*** Opening EXCERPTED PASSAGE ***
Miles v. Board of Sup'rs

26 So. 2d 541 | Miss. | 1946

On December 4, 1944, a petition, purporting to contain the names of twenty percent of the qualified voters of Scott County, was filed with the board of supervisors of that county, asking the board to call an election under Section 10208, Code 1942, to determine whether or not light wines and beer could lawfully be sold, transported, etc., in Scott County.

No action was taken on that petition until the February, 1945, meeting of the supervisors. At that meeting, and *218 on February 9, 1945, an order was adopted reciting ". . . that said petition is the petition of not less than twenty percentum (20%) of the duly qualified voters of said County."

Appellants, before the adoption of this order, appeared at that meeting, and, both by writing and in person and by their attorneys, protested its adoption and the calling of the election, taking the position that the petition did not contain twenty percent of the qualified voters as of the date it was being considered, and offered to introduce evidence to that effect.

The attitude and action of the board are shown by a special bill of exceptions, which recites: "That on said date, February 9, 1945, and at such session of the Board of Supervisors aforesaid, the Board declined to adjudicate the actual number of qualified voters of Scott County, Mississippi; and stated it would not consider the qualifications of any voter as of that day, February 9, 1945, but would confine itself to such qualifications as of the day of filing of the petitions with the Board; and the Board admitted that it, as a Board, had made no investigation nor had any member thereof made such investigation of the qualifications of voters as of February 9, 1945, the Board taking the position that the qualifications of petitioners should be determined as of the date of the filing of the petitions, to-wit: December 4, 1944, the Board being of the opinion that said matters might be determined at any time prior to final order on said cause."
*** Closing EXCERPTED PASSAGE ***
*** Opening LISTED RECORDS ***
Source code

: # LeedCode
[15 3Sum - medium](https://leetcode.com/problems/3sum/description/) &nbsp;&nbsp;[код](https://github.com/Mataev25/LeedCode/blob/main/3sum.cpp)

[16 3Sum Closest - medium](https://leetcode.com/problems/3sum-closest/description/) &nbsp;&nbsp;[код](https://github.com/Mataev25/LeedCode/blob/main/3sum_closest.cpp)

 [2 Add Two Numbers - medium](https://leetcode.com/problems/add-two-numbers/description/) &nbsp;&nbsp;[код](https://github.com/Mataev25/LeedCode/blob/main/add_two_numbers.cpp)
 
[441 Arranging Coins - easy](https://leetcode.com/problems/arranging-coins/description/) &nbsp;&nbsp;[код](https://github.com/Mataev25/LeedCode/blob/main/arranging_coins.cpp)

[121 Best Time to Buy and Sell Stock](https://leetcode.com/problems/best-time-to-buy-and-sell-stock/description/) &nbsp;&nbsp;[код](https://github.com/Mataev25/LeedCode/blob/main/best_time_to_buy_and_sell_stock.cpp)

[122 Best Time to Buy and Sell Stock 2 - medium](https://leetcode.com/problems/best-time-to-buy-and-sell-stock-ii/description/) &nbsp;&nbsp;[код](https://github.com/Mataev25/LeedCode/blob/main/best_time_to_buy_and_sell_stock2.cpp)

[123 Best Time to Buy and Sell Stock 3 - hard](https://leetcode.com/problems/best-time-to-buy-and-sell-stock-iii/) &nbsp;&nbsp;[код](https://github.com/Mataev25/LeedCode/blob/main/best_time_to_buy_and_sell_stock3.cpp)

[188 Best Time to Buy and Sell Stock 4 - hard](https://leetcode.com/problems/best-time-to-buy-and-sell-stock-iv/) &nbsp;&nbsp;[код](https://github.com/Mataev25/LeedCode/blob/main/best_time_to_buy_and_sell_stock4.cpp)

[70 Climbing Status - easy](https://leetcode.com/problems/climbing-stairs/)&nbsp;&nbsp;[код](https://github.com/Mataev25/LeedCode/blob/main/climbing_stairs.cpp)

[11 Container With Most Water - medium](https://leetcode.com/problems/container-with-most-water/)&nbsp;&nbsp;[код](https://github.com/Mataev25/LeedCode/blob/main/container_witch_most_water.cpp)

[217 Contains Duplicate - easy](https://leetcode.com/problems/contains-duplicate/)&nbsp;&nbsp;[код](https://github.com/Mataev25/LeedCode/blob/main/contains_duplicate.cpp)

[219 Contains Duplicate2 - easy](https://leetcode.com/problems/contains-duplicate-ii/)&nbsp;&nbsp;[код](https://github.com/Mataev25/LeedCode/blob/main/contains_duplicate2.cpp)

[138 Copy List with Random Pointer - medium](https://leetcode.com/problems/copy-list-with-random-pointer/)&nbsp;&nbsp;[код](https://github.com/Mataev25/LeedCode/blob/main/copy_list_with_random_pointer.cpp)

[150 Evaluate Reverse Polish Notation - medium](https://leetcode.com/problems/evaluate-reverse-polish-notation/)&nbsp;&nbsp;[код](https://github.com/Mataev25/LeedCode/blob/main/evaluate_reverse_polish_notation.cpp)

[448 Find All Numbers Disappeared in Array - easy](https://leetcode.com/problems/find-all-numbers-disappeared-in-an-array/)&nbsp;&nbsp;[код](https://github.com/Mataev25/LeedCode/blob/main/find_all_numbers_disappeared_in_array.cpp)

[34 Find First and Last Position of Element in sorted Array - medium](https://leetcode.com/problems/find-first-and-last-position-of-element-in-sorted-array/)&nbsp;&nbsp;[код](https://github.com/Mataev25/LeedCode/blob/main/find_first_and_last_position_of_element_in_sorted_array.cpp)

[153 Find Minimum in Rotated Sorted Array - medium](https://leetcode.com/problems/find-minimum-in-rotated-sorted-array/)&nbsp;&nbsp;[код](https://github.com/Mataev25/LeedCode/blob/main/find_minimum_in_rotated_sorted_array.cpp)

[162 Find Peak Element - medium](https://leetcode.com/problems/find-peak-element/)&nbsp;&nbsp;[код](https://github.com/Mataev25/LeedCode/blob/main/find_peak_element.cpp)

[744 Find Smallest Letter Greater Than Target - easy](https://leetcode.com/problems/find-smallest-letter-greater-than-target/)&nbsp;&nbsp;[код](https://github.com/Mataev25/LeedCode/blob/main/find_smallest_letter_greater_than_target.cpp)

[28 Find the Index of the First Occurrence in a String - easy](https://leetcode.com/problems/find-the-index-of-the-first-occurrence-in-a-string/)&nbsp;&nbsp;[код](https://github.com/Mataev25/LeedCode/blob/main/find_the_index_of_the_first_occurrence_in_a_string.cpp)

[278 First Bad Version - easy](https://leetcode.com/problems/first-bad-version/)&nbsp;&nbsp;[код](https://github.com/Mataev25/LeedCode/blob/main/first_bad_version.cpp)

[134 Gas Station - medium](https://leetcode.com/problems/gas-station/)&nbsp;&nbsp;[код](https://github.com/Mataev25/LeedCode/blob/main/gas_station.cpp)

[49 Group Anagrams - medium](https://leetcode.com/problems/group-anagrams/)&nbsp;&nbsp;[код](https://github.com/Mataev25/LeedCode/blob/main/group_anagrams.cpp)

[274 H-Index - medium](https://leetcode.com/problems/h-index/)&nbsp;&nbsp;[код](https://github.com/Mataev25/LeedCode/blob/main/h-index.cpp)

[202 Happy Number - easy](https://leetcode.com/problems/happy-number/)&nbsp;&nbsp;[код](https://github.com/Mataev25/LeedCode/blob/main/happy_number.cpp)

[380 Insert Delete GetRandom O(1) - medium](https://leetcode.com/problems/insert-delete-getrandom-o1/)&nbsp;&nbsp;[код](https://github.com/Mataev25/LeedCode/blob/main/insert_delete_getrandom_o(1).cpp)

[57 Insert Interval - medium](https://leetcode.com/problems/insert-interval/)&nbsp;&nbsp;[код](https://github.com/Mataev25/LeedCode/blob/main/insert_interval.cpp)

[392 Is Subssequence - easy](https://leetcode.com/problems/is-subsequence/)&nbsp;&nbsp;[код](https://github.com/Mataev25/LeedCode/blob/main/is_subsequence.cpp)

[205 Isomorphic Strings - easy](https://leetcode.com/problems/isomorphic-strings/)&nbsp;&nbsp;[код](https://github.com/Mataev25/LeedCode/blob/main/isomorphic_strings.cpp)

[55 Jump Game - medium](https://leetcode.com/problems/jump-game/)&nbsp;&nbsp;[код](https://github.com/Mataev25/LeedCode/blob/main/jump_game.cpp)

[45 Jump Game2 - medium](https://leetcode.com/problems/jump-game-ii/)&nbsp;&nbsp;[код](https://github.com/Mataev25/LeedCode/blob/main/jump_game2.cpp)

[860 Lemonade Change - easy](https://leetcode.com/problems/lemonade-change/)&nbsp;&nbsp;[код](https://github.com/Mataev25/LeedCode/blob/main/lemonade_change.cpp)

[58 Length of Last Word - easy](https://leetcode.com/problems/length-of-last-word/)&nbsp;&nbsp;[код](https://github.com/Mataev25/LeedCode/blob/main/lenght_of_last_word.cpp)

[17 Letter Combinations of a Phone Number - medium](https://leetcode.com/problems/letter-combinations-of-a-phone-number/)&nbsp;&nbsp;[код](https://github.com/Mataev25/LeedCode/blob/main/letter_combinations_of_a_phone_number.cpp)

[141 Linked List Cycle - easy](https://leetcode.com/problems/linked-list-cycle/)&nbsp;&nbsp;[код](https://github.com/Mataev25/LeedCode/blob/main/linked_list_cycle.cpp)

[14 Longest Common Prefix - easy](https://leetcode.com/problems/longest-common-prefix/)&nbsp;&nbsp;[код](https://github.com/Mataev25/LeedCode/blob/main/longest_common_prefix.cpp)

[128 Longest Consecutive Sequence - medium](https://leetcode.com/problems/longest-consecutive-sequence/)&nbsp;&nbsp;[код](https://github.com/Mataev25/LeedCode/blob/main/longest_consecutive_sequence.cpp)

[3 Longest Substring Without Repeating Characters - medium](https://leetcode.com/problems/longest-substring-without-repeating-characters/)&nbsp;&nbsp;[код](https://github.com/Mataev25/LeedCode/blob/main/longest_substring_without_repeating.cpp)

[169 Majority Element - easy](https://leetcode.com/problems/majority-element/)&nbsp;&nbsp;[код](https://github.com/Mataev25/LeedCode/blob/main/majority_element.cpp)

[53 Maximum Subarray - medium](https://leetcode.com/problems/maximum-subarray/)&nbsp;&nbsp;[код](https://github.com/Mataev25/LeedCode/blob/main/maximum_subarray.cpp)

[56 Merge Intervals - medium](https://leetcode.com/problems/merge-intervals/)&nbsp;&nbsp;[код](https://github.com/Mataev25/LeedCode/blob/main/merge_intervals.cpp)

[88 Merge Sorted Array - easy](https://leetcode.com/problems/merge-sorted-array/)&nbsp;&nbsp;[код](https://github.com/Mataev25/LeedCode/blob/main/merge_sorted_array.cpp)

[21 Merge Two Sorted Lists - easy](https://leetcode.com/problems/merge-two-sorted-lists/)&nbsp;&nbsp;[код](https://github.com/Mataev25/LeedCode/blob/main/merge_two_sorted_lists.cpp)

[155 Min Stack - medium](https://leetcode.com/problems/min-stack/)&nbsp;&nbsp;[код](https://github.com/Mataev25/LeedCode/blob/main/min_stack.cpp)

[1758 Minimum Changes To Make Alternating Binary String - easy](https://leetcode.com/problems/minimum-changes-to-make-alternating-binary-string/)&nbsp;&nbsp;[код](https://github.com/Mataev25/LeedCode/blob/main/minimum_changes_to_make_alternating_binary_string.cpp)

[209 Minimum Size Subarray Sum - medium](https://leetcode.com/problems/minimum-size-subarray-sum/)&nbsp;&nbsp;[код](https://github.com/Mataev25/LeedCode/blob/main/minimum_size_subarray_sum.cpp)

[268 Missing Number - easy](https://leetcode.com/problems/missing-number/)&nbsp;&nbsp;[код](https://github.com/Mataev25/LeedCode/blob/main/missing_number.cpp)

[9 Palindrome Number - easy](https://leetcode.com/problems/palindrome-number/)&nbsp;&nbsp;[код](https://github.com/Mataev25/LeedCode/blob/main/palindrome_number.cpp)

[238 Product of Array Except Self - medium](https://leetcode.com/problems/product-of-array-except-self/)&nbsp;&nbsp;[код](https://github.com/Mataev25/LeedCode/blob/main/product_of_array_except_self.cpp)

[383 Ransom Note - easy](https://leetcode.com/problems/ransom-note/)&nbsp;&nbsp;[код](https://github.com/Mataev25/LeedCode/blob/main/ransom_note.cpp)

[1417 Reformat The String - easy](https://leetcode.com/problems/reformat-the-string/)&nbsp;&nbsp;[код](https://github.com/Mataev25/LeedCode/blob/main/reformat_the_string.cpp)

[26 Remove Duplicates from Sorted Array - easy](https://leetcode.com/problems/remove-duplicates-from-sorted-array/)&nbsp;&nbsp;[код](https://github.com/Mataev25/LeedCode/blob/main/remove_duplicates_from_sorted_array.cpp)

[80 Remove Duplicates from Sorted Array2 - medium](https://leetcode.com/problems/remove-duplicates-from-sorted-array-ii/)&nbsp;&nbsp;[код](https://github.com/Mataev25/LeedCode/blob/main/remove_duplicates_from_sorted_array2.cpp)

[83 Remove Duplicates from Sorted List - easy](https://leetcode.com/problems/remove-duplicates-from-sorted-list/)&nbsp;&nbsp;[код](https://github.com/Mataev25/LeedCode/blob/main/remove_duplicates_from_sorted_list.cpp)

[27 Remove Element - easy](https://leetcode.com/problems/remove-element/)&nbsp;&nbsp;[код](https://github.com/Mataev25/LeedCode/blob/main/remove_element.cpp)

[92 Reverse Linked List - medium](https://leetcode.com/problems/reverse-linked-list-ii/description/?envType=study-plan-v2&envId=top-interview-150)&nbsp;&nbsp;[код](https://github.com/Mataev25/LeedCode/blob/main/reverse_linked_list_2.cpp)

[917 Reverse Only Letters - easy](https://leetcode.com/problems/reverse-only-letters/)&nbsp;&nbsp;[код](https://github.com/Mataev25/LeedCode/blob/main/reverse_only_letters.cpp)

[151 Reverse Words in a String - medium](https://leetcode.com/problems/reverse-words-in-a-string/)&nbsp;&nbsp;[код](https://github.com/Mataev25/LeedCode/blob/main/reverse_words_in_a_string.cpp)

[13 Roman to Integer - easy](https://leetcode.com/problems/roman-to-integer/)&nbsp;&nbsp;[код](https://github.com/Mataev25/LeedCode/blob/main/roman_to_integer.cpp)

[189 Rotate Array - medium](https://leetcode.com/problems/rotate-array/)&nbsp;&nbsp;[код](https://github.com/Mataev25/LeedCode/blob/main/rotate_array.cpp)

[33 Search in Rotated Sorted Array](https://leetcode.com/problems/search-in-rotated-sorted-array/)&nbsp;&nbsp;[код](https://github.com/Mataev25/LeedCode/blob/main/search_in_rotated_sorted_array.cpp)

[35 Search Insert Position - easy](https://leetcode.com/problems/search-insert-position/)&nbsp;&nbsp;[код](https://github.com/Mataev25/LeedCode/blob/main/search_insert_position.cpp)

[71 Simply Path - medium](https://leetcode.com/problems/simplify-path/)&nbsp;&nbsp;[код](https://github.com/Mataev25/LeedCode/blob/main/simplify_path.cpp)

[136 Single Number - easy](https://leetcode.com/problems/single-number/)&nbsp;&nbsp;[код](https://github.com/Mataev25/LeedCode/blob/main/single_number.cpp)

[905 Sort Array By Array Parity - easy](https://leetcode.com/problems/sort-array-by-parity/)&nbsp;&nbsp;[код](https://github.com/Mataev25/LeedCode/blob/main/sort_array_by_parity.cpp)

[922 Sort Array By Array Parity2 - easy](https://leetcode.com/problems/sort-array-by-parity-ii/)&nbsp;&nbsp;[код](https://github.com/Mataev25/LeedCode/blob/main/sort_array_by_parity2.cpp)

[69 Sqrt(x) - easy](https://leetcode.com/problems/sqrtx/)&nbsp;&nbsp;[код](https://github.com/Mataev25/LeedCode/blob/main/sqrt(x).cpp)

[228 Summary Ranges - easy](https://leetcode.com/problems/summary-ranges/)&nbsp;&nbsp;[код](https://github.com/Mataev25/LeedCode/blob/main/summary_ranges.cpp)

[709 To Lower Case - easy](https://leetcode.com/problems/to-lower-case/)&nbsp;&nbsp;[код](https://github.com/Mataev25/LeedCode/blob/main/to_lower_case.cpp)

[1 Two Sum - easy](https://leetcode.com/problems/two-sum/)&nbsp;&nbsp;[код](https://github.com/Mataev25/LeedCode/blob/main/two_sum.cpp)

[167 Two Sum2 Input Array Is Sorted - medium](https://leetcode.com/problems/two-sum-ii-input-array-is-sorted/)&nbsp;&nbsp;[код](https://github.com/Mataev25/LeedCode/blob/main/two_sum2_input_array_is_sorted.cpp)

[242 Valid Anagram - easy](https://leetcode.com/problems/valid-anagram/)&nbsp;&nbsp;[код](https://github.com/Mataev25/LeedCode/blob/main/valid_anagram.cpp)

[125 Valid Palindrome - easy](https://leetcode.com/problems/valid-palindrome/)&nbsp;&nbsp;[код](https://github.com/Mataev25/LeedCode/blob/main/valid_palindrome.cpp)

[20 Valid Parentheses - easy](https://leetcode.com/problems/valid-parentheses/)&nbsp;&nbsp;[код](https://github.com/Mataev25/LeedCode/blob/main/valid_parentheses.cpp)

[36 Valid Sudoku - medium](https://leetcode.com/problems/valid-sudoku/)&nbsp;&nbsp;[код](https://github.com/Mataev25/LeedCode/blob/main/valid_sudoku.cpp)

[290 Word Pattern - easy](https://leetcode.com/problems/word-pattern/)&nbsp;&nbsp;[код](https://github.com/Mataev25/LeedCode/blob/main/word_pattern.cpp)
*** Closing LISTED RECORDS ***
*** Opening LISTED RECORDS ***
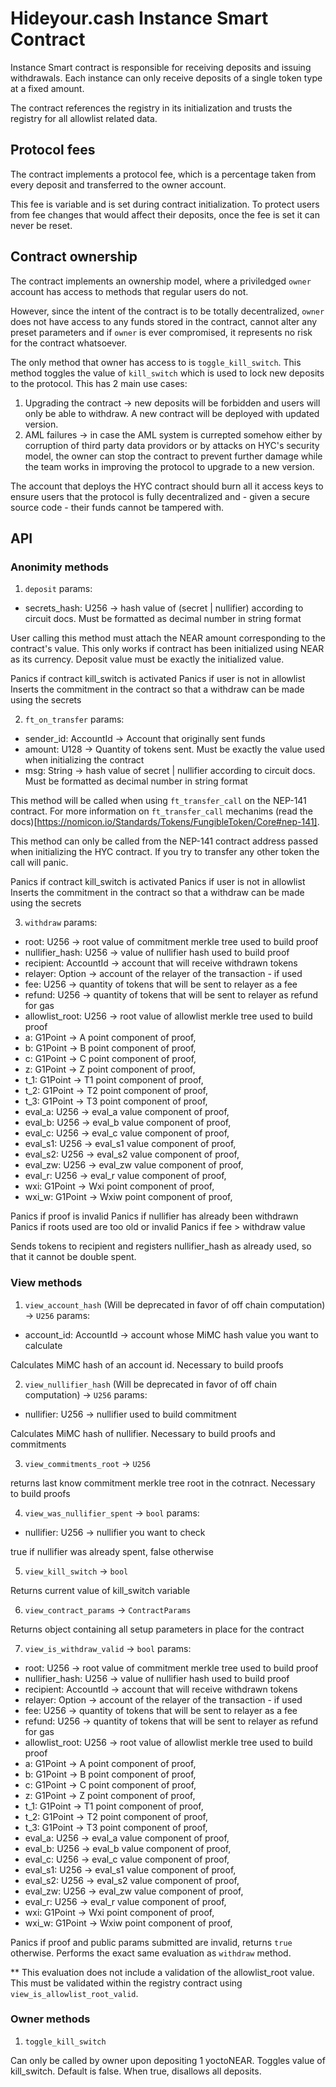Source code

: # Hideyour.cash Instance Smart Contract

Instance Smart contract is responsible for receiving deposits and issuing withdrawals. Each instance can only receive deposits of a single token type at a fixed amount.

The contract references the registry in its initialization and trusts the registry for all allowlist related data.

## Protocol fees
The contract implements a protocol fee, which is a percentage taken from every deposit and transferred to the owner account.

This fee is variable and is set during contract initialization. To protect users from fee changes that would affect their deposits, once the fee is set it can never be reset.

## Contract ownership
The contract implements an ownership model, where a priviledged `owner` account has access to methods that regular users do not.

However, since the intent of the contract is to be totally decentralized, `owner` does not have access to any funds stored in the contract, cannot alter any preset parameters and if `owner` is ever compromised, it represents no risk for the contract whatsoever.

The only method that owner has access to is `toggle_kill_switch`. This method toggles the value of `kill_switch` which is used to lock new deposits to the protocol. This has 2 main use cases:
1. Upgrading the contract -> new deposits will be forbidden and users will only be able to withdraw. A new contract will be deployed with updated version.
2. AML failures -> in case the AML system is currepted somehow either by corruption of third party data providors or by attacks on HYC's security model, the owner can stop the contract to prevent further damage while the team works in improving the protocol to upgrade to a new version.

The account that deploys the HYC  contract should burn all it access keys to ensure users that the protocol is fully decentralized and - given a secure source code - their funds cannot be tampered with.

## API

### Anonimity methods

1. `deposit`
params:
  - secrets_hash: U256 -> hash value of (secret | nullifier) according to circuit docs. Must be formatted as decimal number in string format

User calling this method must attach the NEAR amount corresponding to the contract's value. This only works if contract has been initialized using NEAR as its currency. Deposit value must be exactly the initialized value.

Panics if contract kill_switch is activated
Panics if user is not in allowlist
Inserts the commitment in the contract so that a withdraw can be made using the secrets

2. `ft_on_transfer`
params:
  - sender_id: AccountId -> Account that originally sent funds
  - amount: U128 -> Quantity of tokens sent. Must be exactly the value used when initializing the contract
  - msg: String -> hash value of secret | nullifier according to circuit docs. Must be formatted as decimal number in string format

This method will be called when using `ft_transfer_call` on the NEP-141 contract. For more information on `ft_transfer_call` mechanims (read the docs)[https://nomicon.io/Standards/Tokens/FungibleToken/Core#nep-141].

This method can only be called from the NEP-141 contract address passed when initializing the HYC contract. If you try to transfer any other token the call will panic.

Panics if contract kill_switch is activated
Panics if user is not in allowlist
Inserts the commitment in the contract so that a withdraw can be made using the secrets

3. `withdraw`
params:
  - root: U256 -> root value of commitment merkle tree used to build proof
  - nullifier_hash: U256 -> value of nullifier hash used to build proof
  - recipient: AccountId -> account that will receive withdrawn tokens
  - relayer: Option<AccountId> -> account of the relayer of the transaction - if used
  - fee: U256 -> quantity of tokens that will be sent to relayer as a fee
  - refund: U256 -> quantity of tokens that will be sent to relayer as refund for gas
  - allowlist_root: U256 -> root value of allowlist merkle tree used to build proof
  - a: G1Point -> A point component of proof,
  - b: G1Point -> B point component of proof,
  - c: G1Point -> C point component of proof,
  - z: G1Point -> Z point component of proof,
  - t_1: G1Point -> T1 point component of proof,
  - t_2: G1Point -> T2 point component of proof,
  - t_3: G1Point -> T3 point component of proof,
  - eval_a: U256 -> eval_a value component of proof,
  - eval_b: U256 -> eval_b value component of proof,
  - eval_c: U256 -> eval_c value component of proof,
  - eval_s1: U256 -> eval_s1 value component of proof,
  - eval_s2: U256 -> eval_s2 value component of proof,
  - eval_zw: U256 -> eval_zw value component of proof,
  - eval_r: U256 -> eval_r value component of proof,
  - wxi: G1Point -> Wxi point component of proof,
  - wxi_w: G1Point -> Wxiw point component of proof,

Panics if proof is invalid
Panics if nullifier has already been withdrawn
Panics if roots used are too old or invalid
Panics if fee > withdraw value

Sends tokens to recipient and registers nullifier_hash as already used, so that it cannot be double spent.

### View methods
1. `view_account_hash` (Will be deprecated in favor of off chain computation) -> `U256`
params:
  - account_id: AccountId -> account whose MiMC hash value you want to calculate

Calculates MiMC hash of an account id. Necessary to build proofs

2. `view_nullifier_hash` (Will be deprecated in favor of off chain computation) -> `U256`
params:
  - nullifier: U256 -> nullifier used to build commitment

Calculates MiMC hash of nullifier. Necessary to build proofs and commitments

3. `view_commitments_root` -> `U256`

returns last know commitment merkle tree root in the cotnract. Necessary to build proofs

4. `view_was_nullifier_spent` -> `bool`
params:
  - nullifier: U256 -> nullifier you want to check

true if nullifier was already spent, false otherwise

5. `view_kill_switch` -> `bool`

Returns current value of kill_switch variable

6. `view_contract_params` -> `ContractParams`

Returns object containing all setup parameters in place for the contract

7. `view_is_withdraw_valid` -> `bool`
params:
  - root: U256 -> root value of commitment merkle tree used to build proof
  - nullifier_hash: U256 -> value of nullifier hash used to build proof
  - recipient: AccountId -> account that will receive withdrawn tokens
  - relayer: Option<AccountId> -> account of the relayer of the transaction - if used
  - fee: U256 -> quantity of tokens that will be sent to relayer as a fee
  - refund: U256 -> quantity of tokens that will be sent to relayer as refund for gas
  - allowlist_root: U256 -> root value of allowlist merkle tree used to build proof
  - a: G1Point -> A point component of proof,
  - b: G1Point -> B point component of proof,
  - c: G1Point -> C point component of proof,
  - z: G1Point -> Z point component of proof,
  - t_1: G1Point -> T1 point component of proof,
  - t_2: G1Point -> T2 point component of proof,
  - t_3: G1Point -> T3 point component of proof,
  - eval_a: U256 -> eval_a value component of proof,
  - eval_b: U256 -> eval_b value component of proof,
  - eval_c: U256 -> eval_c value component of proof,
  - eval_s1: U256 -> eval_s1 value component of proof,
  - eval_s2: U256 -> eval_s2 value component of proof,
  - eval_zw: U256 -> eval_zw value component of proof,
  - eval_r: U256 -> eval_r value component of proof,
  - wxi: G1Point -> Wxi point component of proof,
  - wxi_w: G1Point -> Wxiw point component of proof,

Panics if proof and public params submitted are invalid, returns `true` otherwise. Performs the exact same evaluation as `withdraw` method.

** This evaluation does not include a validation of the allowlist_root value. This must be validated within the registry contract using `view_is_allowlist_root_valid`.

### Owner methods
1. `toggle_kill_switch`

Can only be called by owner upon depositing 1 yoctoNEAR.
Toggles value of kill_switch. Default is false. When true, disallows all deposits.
*** Closing LISTED RECORDS ***
◆ WORK ORDER 1: According to the Miles v. Board of Supervisors opinion, on what date was the petition filed with the Scott County board of supervisors?
◆ WORK ORDER 2: Pick up the Miles v. Board of Supervisors opinion after its last sentence and keep writing it.

◆ RESULT 1: December 4, 1944.

◆ RESULT 2:
Appellants now say the order is void because it failed to adjudicate as a fact the number of qualified voters in the county and the number of such voters on the petition, from which adjudicated facts the percentage of such electors on the petition could be deduced. Appellees say the percentage on the petition is a fact which can be set out in the order without also stating the total number of qualified electors in the county and on the petition. Such was done in Martin v. Winston County, 181 Miss. 363, 377, 178 So. 315, and this Court upheld the order, although *219 we think it the better practice for the order to expressly find and adjudicate the total number of such electors in the county and on the petition as well as the percentage on the petition. Sides v. Choctaw County, 190 Miss. 420, 200 So. 595. The contention of appellants in this respect is not well taken.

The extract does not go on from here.